Question on Metropolitan Fire Service Levy – Charge out Fees despite paying Fire Service Levy
I was wondering if you could assist and advise whether you could review the attached and advise whether you have come across this before ? In particular the last paragraph.
My client let off some non toxic gas so there is no material damage or third party property damage or bodily injury.
Hopefully you may be able to shed some light on this.
Thanks in advance.
Grant” (full name provided)
I replied as follows:
Yes unfortunately, I see it quite regularly. On top of ridiculously high Fire Service Levies, the highest in the world, the legislation to which the MFB refer states that the FSL only covers the fighting of fires.
If it is a chemical clean-up they are permitted to charge.
To me the whole thing is a swindle. The fixed cost of the fire service such as the trucks, the base salary of the fire offices etc are already funded by the FSL, Local and State Government payments. Any charge for this is simply double dipping. We all should be used of government doing this as the FSL paid with the premium is also triple taxed with GST and State Government Stamp Duty being applied to the FSL.
This is the same government that just announced that they would be taking $471.5 million in dividends out of the Victorian WorkCover Authority over the next?four years.

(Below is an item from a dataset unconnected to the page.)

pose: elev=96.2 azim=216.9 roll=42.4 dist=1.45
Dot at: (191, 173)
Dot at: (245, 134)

Governments then wonder why business move interstate or worse still overseas! They usually just blame other governments and overseas factors and do not look in the mirror and realise the huge costs of doing business in this state with new taxes on the horizon.
The Victorian State Government chose not to charge those who were no insured during the Victorian Black Saturday bush fires but once this politically sensitive period passed it was back to normal, particularly businesses who they believe do not vote.

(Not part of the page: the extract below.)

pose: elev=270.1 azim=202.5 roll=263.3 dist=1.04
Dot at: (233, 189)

Depending on the cause of the spill and the type of policy in force and what was done by the MFB, there may be some cover afforded by your client’s insurance policy for removal of debris, fire service attendance and or loss
mitigation. Having said that, from the brief description you have provided there does not appear much hope.
You may wish to try the fixed v variable cost argument as the bulk of the costs are fixed with only small costs for splash suits, the refilling of the BA cylinder appearing on the face of it to be variable costs. Your client may also wish to speak to their state government member but if they live in a different electroate I doubt he/she will take much interest.
Sorry I do not have better news and you may appreciate why I fight so hard for the removal of the FSL and for fairness in this whole process.
It also shows the importance of good risk management practices to avoid this sort of event happening in the first place.